__What is needed__.
Search the listing below for the string "none", then copy every line it appears in.

__The data__.
= Beginning of Section =
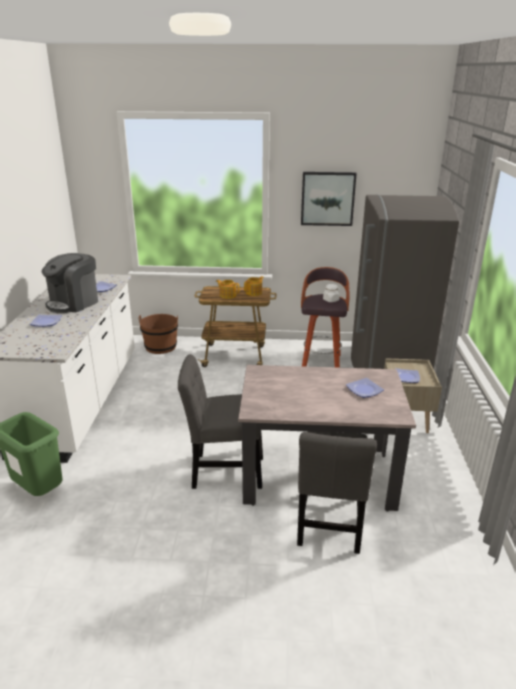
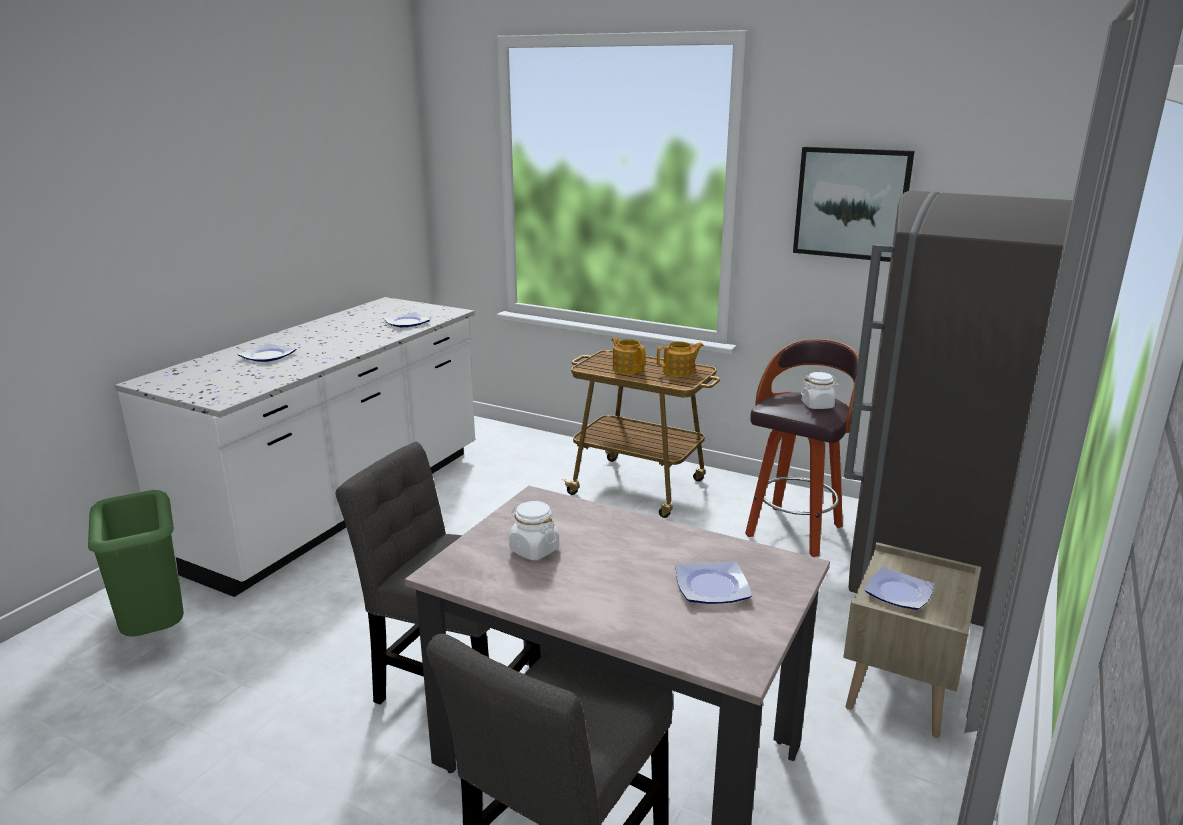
camera: 25 degrees right, 5 degrees down
coffee machine [42,253,98,313] -> none
brown bucket [139,314,178,354] -> none
none -> white jar [509,501,559,560]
= End of Section =
__Problem solution__.
coffee machine [42,253,98,313] -> none
brown bucket [139,314,178,354] -> none
none -> white jar [509,501,559,560]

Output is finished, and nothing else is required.